Our Story - PetaGene

PetaGene started as a small hint of an idea: that a team of Cambridge University PhDs could together devise a novel approach to the problem of genomic data storage. Through “Project PetaGene,” a collaboration with the Stegle Group at EMBL-EBI, we researched how to compress huge amounts of genomic data—without compromising data quality

Members of Project PetaGene: Dan Greenfield, Alban Rrustemi, Oliver Stegle

Three years later, PetaGene is much more than a research project. We took our idea to London’s Entrepreneur First incubator and graduated with the program’s sixth cohort in 2016. That same year, we won Best of Show for our PetaSuite compression tools at Bio-IT World’s annual conference in Boston, beating out 46 competitors from 190 total exhibiting companies. Now, we’re a full-fledged company with a suite of products that do what we hoped they would when we began our research at the University of Cambridge: compress genomic data up to 6x, without affecting the quality of the data. Beyond the awards and accolades, we’re deeply committed to the motive that inspires PetaGene daily: reducing the size and associated storage cost of genomic data, so it can be more readily accessed and analyzed.

Why is accessing genomic data important? Genome sequencing promises abundant medical benefits. It can offer researchers insights on the genetic origins of certain diseases and enable them to potentially uncover new treatments; can allow patients to practice “precision medicine,” in which understanding their specific genetic composition enables them to make better, more precise decisions about their health; and can be stored and analyzed as it accrues, offering long-term research opportunities and solutions to health concerns.

Despite these myriad benefits, the storage cost associated with genome sequencing—which produces a huge volume of data—can be prohibitive. While DNA sequencing has itself become more affordable (less than $1,000 today vs. $300M when it was first introduced in 2001), storage costs have risen. One thousand petabytes of genomic data are already being stored worldwide, and the aggregate cost of genomic storage is expected to grow from $0.5B today to $5B by 2021.

That’s where PetaGene comes in. Our products reduce the footprint of genomic datasets in FASTQ and BAM by up to 6x while preserving genotyping accuracy and reducing hardware storage costs. We’ve worked hard to make integration seamless, with no need for a separate mount or volume. Our fast transfer speeds and open access allow researchers to collaborate easily, sharing PetaGene-compressed files quickly and efficiently.

We’ve created these products so researchers can do the most important work of analyzing genomic data to improve health and medicine for everyone. That’s why we’re committed to doing what we do—and we’ll keep working to make accessing genomic data faster, more efficient, and more cost-effective.

The Co-Founders

Dan Greenfield, Co-Founder and CEO

A Cambridge University PhD with a Masters in Bioinformatics, Dan has experience leading teams in Silicon Valley to build groundbreaking new products. His PhD was awarded a prize for the top dissertation in the UK by the British Computer Society.

Vaughan Wittorff, Co-Founder and Business Development Manager

A Cambridge University PhD, Vaughan has significant experience in inventing technology and commercializing it in the private sector. He was formerly a Senior Lecturer in Electrical Engineering at Curtin University of Technology, and long-term Visiting Fellow at Cambridge University in Computer Science and Technology.
* * *
Your task:
According to the PetaGene story, what award did the PetaSuite compression tools win at Bio-IT World's annual conference in Boston? Rely solely on the PetaGene story above.

Given information:
* * *
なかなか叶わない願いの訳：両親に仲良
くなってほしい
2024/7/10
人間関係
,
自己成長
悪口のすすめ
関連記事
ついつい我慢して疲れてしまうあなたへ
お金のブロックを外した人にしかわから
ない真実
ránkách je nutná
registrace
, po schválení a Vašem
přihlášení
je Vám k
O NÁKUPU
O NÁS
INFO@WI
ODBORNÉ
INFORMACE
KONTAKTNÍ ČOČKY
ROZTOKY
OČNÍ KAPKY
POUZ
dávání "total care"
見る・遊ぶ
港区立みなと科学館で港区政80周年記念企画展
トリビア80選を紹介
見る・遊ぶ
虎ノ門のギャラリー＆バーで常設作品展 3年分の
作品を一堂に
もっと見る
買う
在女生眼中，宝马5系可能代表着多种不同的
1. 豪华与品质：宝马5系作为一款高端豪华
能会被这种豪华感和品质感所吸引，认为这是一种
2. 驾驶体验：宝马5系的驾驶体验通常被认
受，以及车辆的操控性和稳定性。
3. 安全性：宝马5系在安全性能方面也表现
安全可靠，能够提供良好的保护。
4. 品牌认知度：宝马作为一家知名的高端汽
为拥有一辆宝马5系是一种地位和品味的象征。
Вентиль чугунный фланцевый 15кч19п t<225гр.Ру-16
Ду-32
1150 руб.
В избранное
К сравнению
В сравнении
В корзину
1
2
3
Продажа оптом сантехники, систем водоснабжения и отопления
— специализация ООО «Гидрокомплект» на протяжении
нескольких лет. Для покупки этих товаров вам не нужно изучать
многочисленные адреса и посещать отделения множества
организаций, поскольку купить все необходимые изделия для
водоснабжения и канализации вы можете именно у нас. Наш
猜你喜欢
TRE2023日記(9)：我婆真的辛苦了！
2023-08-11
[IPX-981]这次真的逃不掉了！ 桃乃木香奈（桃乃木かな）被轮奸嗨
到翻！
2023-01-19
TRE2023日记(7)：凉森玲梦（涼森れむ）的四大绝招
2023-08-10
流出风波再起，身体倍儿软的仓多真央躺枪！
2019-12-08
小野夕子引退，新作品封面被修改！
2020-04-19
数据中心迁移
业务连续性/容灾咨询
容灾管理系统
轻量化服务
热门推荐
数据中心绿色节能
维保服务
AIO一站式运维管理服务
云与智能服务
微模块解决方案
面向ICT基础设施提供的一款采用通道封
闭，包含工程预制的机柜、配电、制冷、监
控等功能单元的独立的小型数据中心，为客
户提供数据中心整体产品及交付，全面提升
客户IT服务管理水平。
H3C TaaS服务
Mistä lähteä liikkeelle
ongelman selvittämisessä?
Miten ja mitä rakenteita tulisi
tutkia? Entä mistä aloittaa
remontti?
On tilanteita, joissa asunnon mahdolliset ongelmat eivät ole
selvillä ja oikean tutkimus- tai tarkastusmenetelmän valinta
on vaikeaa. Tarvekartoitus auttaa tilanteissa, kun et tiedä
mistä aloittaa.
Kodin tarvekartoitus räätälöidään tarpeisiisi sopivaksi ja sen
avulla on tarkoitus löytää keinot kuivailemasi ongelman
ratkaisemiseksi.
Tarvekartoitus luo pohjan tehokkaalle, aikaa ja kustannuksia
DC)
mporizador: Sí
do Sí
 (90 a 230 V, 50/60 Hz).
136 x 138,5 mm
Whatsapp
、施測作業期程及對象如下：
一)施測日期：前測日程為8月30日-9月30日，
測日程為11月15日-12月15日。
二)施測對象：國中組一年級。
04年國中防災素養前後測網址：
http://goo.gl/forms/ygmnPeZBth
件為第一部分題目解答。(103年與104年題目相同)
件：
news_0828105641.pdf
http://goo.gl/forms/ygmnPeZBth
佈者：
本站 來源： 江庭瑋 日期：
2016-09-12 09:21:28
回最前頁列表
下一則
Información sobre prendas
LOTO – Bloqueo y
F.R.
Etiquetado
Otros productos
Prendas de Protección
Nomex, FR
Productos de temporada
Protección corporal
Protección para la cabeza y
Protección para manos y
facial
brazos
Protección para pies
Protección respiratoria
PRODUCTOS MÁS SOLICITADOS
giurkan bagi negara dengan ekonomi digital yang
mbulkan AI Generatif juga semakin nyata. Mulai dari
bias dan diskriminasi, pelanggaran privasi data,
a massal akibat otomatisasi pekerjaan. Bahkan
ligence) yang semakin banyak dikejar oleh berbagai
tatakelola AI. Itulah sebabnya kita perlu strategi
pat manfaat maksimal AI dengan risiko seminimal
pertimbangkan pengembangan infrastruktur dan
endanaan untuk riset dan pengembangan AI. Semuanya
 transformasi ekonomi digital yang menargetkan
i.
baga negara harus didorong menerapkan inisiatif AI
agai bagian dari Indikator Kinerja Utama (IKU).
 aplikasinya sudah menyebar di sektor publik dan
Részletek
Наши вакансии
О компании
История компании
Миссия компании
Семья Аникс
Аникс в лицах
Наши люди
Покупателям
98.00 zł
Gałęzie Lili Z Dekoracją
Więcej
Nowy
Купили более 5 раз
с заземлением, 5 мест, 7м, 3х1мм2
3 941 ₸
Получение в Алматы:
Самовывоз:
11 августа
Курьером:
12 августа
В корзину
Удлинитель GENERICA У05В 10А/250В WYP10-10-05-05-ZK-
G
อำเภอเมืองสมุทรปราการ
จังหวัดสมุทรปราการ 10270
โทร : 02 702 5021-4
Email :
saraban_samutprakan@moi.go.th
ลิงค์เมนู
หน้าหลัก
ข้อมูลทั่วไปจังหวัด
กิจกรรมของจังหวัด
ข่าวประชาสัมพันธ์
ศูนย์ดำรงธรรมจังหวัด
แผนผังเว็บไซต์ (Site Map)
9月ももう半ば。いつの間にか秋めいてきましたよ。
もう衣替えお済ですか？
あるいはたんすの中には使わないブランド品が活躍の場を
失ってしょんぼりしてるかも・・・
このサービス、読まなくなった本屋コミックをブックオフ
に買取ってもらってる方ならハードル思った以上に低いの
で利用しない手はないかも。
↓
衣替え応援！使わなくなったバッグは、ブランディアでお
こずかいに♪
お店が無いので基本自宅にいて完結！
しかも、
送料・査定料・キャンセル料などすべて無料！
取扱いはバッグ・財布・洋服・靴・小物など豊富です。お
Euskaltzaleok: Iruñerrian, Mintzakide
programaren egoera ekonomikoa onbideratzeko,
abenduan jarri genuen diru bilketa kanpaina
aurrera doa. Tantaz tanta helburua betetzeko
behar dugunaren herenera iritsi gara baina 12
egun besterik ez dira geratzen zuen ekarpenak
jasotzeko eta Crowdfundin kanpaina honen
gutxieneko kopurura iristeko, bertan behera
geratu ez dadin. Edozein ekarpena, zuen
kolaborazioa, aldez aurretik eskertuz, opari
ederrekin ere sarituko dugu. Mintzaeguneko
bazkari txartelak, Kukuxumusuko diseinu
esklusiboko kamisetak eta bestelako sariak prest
* * *
Reply to the exercise:
Best of Show